This question often is the first question that my group is asked. Many family members of those with BPD believe that therapy is the answer. And for some with BPD therapy CAN be the answer. However, there are some complications when it comes to therapy and borderline personality disorder. They are:
- Sending someone to therapy is not like having your car repaired. It involves a lot of hard work on the part of the patient/client and on the part of their loved ones and supporters.
- Therapy as usual (referred to as TAU in the studies) can actually make BPD worse in some individuals. There are several BPD-specific therapies, such as DBT, Schema-focused therapy and Mentalization-based therapy.
- Therapy requires the buy-in of the patient/client.
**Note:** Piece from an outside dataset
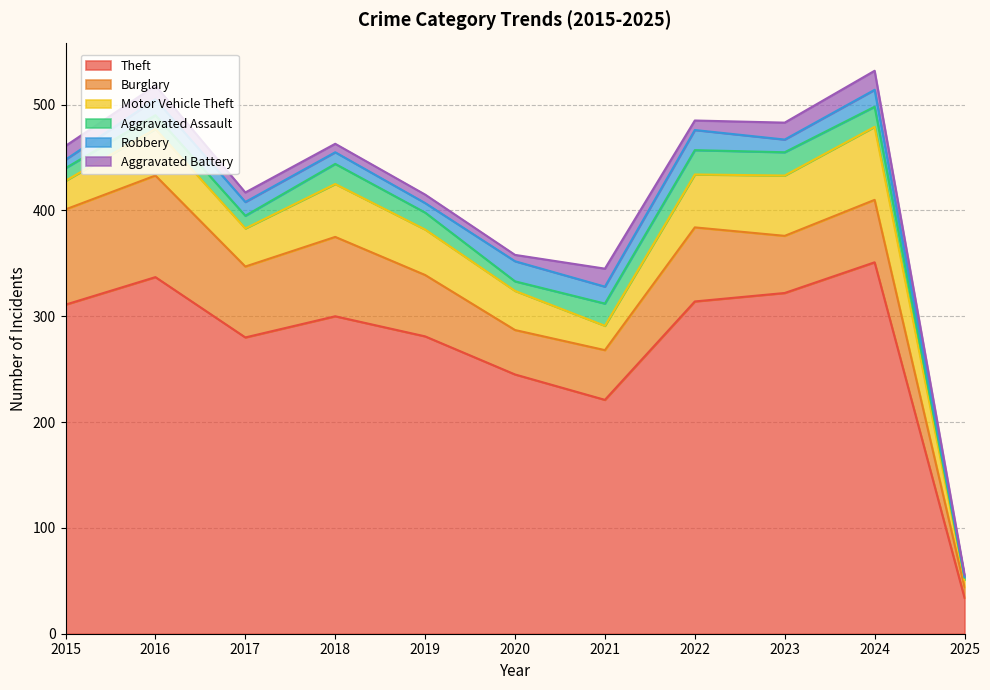

What are all the series names shown in the legend?

Theft, Burglary, Motor Vehicle Theft, Aggravated Assault, Robbery, Aggravated Battery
If he/she doesn’t want to admit he/she has a problem or doesn’t trust the therapist with his/her feelings, therapy will likely not have a lasting effect.
Unfortunately, you can’t force someone to go to therapy if she doesn’t want to go (except through a court order). What I suggest is that you use the tools I offer for a while. After you do that for some time, the borderline might begin to gather some self-awareness or to share her inner thoughts and feelings with you. It is likely that these thoughts and feelings will be filled with shame, self-hatred and worry. At that point, you can say something like, “Boy, it must feel awful to feel that way about yourself. What do you think you can do to feel better?” or “That’s so painful to feel that way. Maybe therapy can help?”
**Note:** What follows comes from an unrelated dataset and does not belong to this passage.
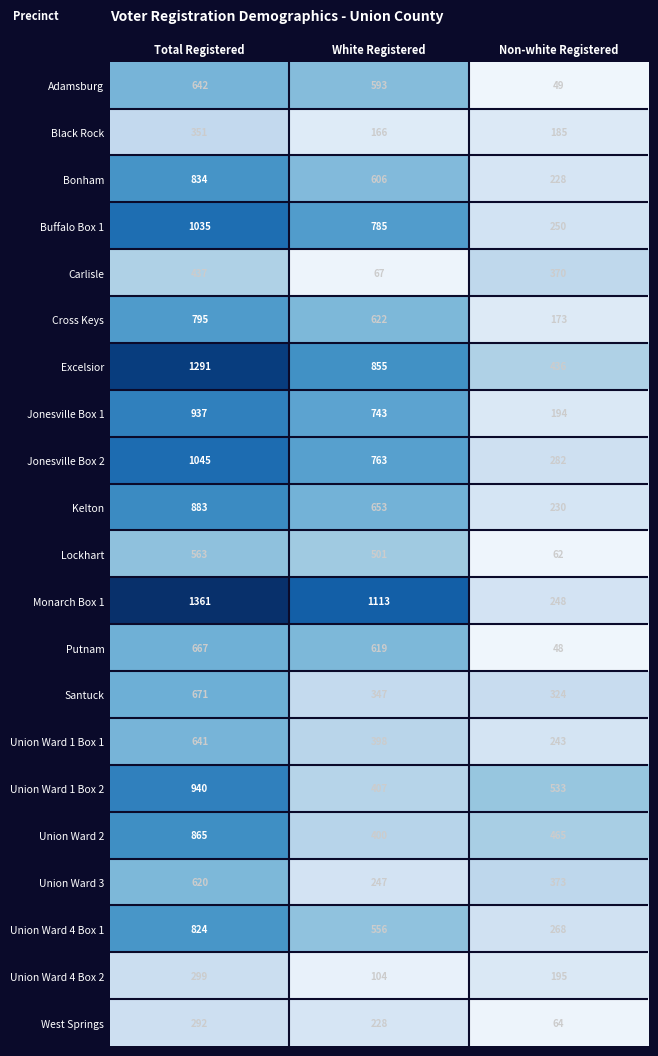

Where is West Springs nearest to the value 178?

White Registered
My wife has resisted going to DBT because it identifies her as a borderline and she “doesn’t want to be that person.” She also resists because DBT seems like a therapy of last resort to her and, if she fails at it, she feels that she will have to be committed to a mental institution. I occasionally do reinforce to her that there are people who are trained to help her feel better and encourage her to look into it. She is in therapy, but not in DBT. My daughter does see a DBT therapist. She decided to go because she was so angry all the time, and she felt terrible. She wanted to learn how to feel better. At some point, her emotional pain reached an intolerable level.
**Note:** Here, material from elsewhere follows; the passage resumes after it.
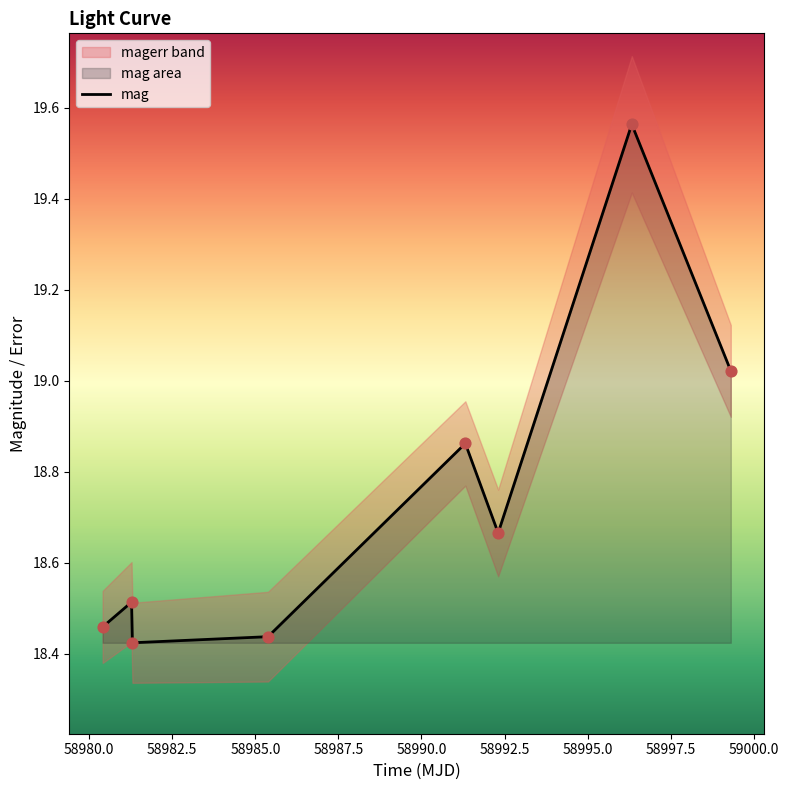

What is the ratio of the value at 58996.33005789993 to the value at 58981.29966440005?

1.1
I have tried to model these skills in my life and, by doing so, shown my wife that I can more adequately cope with emotional situations, both personal and interpersonal. This modeling encourages my wife to consider DBT (or another emotional training program) to help her feel better. My suggestion is that you practice effective tools, master them and use your mastery over emotional situations as a beacon for your borderline’s healing.